White House border czar Tom Homan told Reuters Trump had delivered on his promise of a historic deportation operation and removing criminals while shutting down illegal immigration across ‌the US-Mexico border. Homan said the number of arrests will increase sharply as ICE hires more ‍officers and expands detention capacity with the new funding.
“I think you’re going to ‍see the numbers explode greatly next year,” Homan said.
Homan said the plans “absolutely” include more enforcement actions at workplaces.
Sarah Pierce, director of social policy at the ‍center-left group Third Way, said US businesses have been reluctant to push back on Trump’s immigration crackdown in the past year but could be prompted to speak up if the focus turns to employers.

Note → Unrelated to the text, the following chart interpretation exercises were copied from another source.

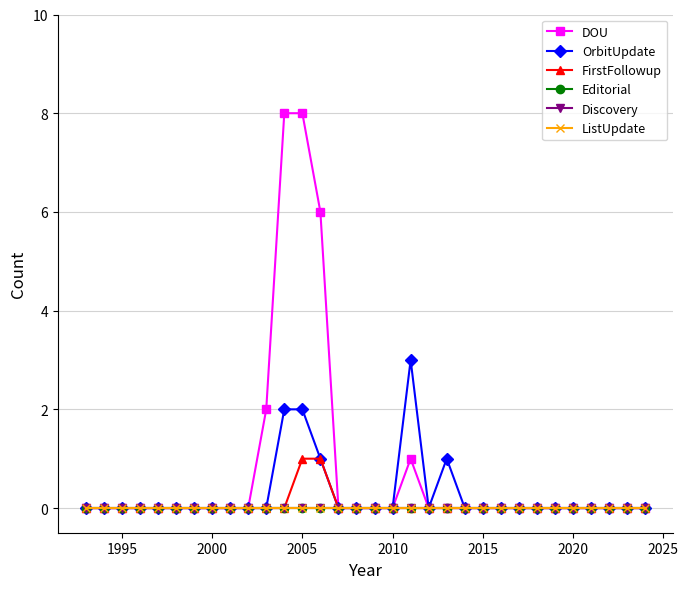

Does the chart have visible grid lines?

Yes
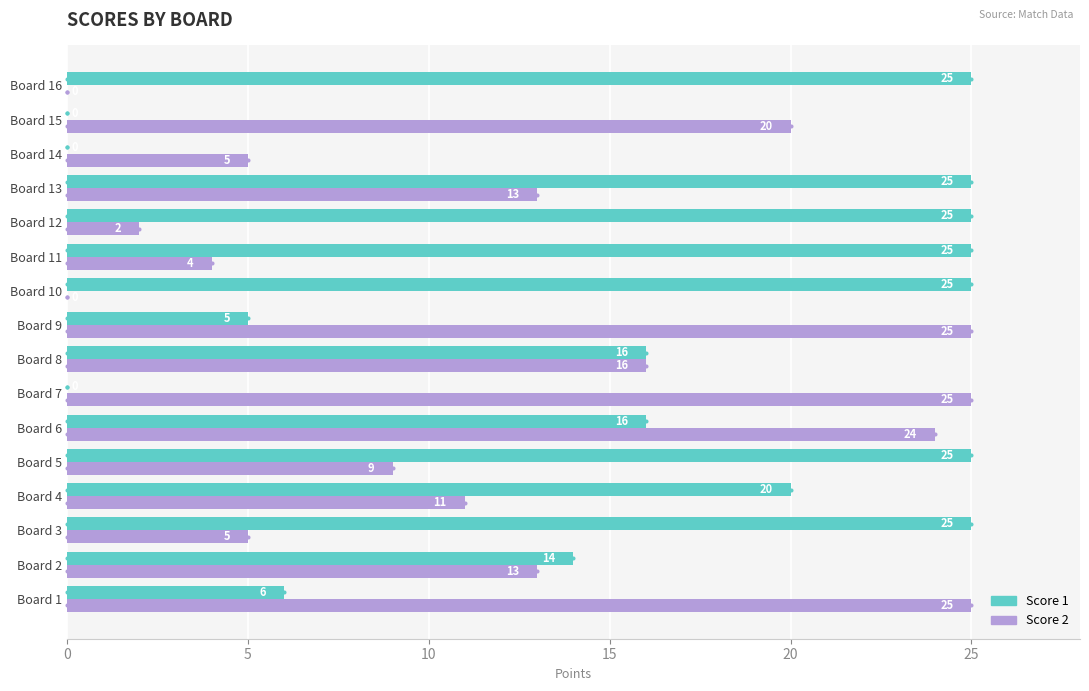

Is it true that Score 2 equals 5 at Board 3?

True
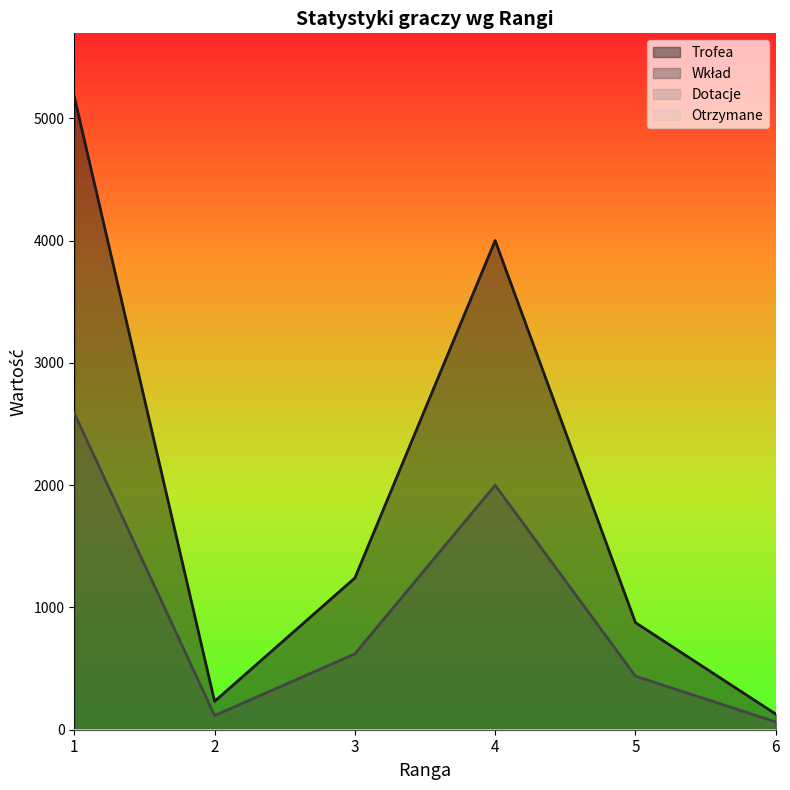

Reading left to right, what are all the values shown in this chart?

Trofea: 5178	232	1241	4001	876	128
Wkład: 2589	116	620	2000	438	64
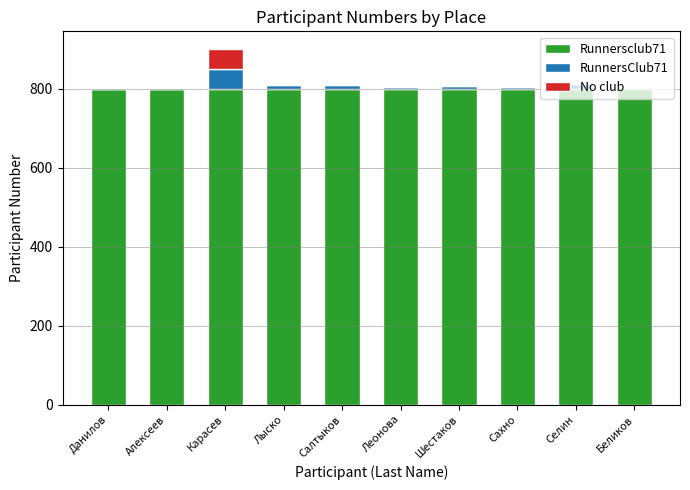

What is the sum of all Runnersclub71 values?

8000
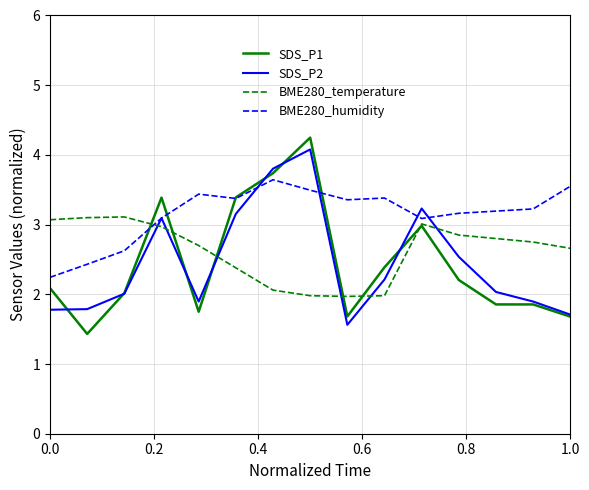

What are all the series names shown in the legend?

SDS_P1, SDS_P2, BME280_temperature, BME280_humidity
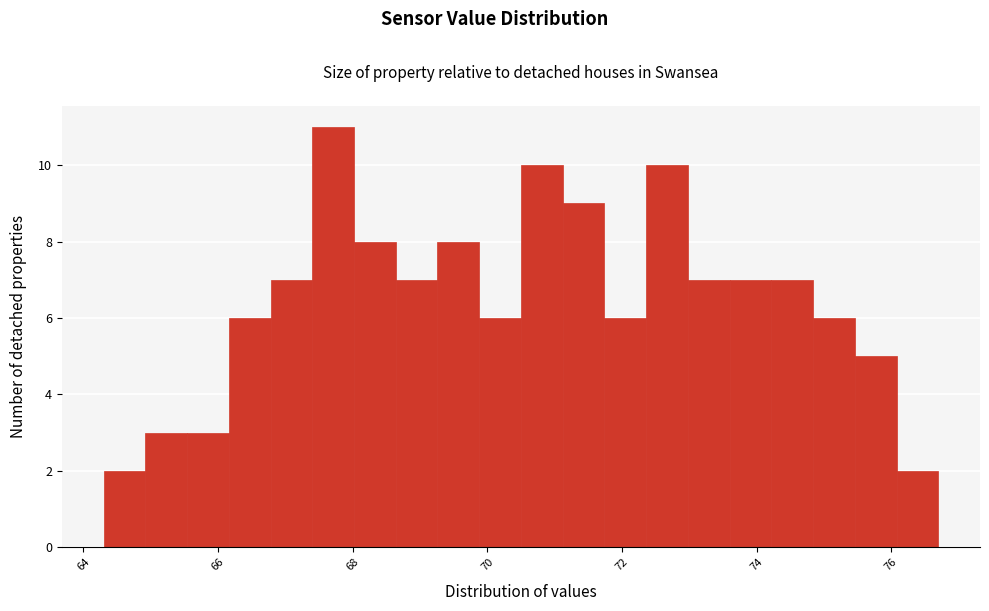

Around what value on the x-axis is the tallest bar? Give the approximate position of its centre, as read against the axis.

67.8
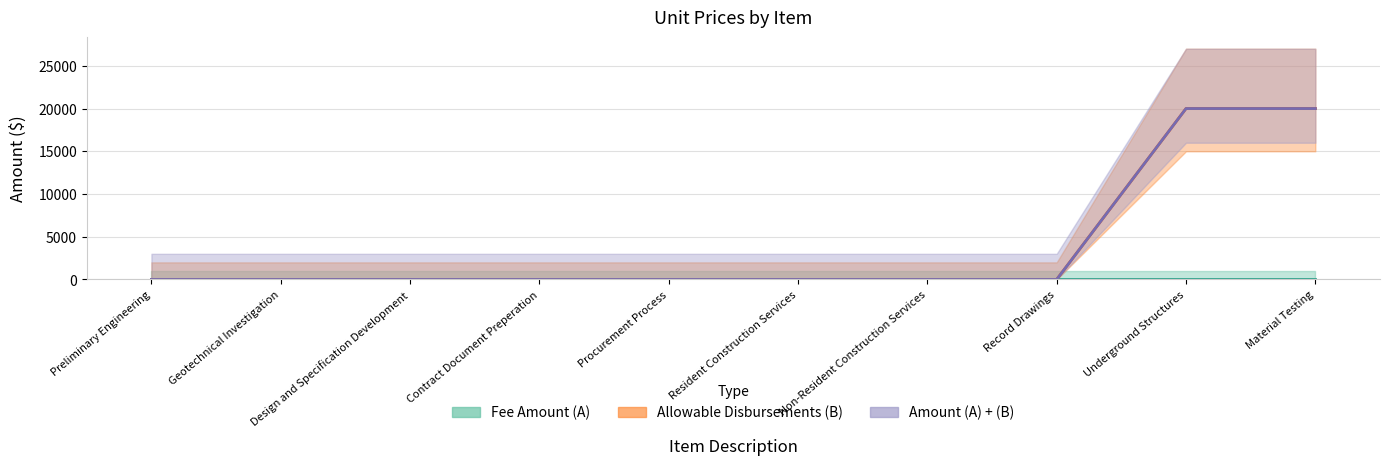

Which series has the widest spread of values?

Allowable Disbursements (B)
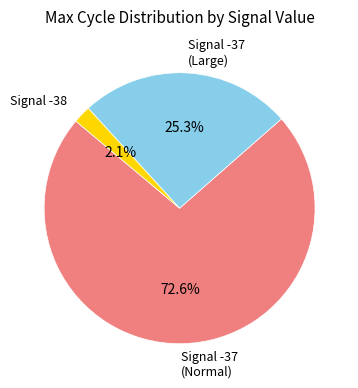

Rank the categories by value from highest to lowest.

Signal -37 (Normal), Signal -37 (Large), Signal -38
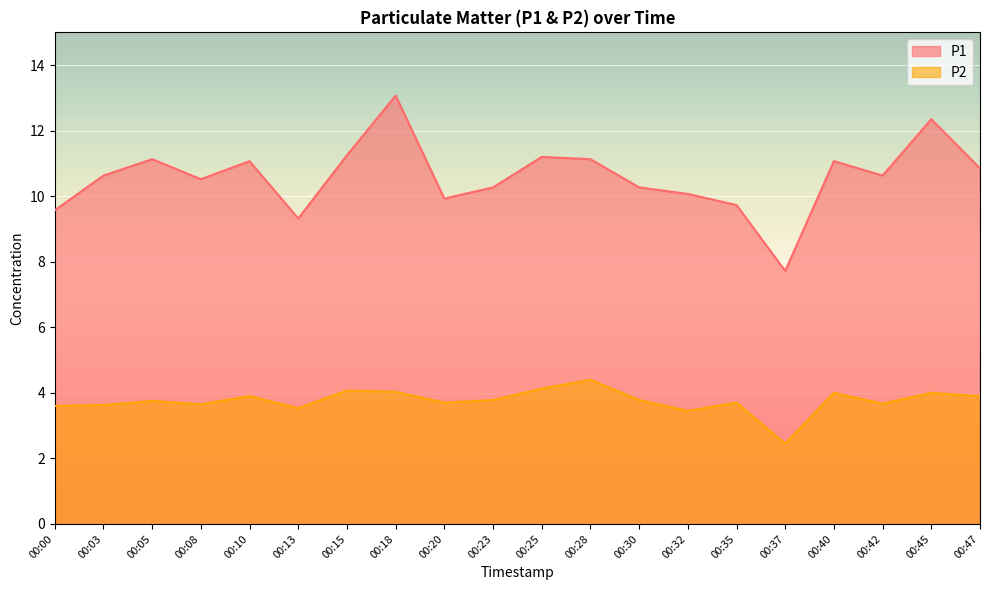

True or false: P1 and P2 intersect in this chart.

False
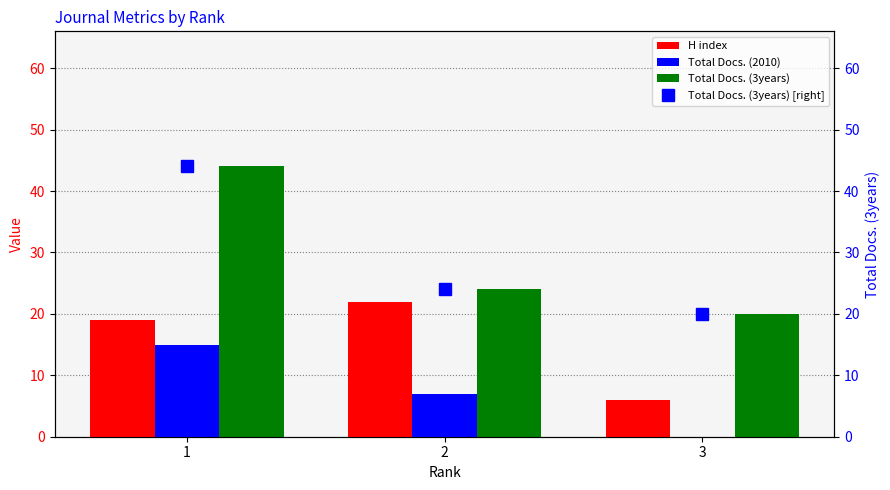

The value of Total Docs. (3years) at 2 is 24. True or false?

True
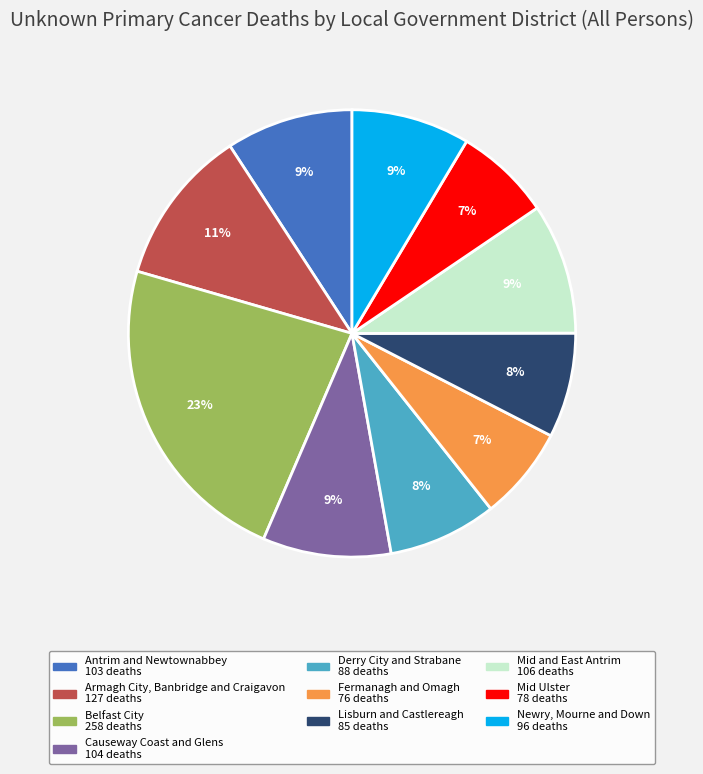

To the nearest percent, what is the difference between the Antrim and Newtownabbey and Derry City and Strabane slice percentages?

1%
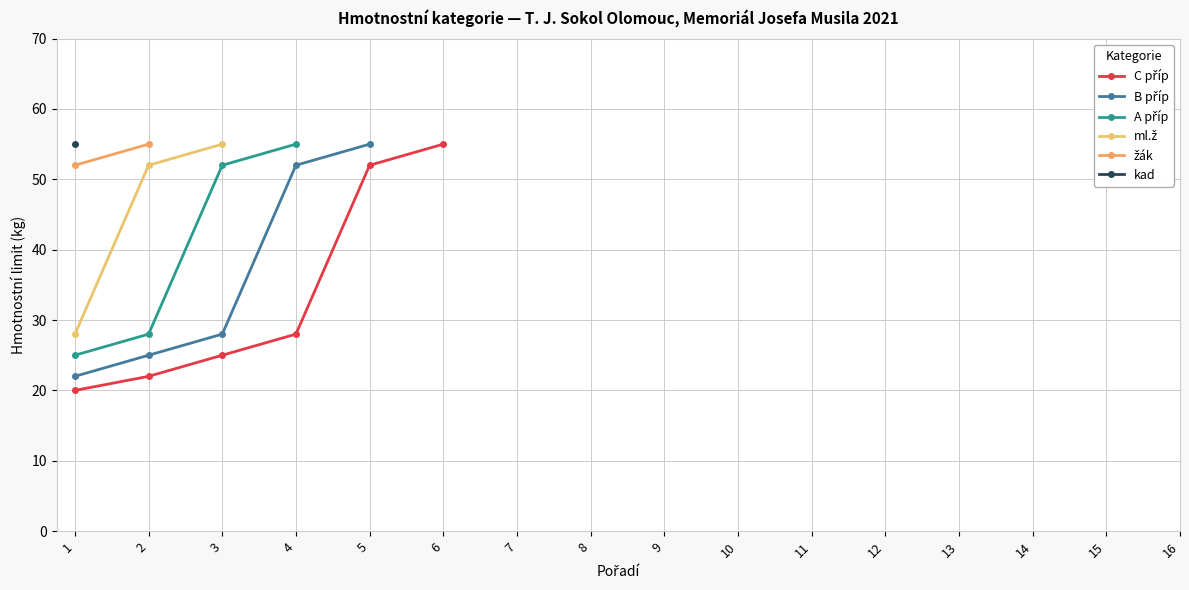

How many values in C příp are above zero?

6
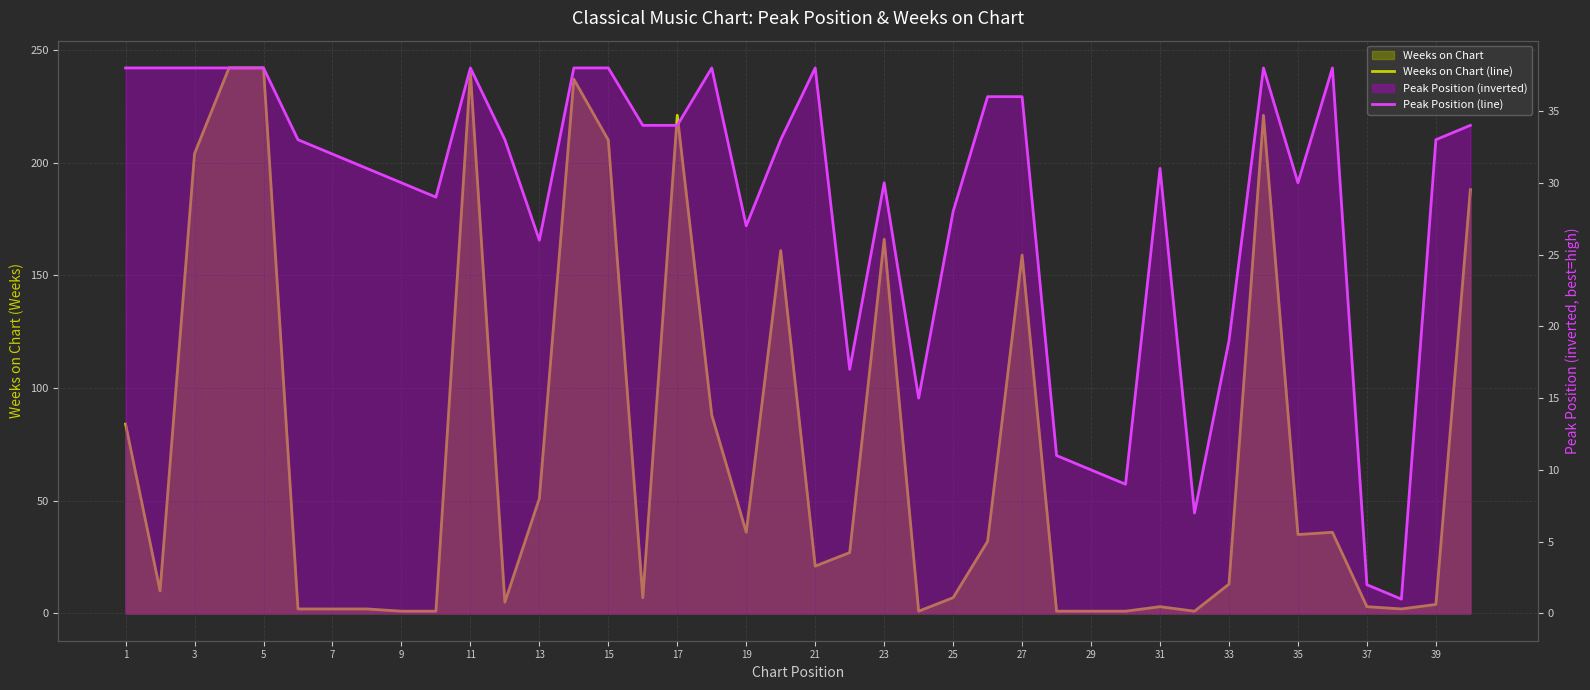

Is the value of Peak Position (line) at 9 greater than the value of Weeks on Chart (line) at 1?

No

Pierce said it will be interesting to see “whether or not businesses finally stand up to this administration.”
Trump, a Republican, recaptured the White House promising record levels of deportations, saying it was needed after years of high levels of illegal immigration under his Democratic predecessor, Joe Biden. He kicked off a campaign that dispatched federal agents to ​US cities in search of possible immigration offenders, sparking protests and lawsuits over racial profiling and violent tactics.
Some businesses shut down to avoid raids or because of a lack of customers. Parents vulnerable to arrest kept their children home from school or had neighbors ⁠walk them. Some US citizens started carrying passports. Despite the focus on criminals in its public statements, government data shows that the Trump administration has been arresting more people who have not been charged with any crimes beyond their alleged immigration violations than previous administrations.
Some 41 percent of the roughly 54,000 people arrested by ICE and detained by late November had no criminal record beyond a suspected immigration violation, agency figures show. In the first few weeks in January, before Trump took office, just 6 percent of those arrested and detained by ICE were not facing charges for other crimes or previously convicted. The Trump administration has taken aim at legal immigrants as well. Agents have arrested spouses of US citizens at their green card interviews, pulled people from certain countries out of their naturalization ceremonies, moments before they were to become citizens, and revoked thousands of student visas.
PLANS TO TARGET EMPLOYERS
The administration’s planned focus on job sites in the coming year could generate many more arrests and affect the US economy and Republican-leaning business owners.
Replacing immigrants arrested during workplace raids could lead to higher labor costs, undermining Trump’s fight against inflation, which analysts expect to be a major issue in the closely watched November elections, determining control of Congress. Administration officials earlier this year exempted such businesses from enforcement on Trump’s orders, then quickly reversed, Reuters reported at the time.
Some immigration hard-liners have ‌called for more workplace enforcement.
“Eventually you’re going to have to go after these employers,” said Jessica Vaughan, policy director for the Center for Immigration Studies, which backs lower levels of immigration. “When that starts happening the employers will start cleaning up their acts on their own.”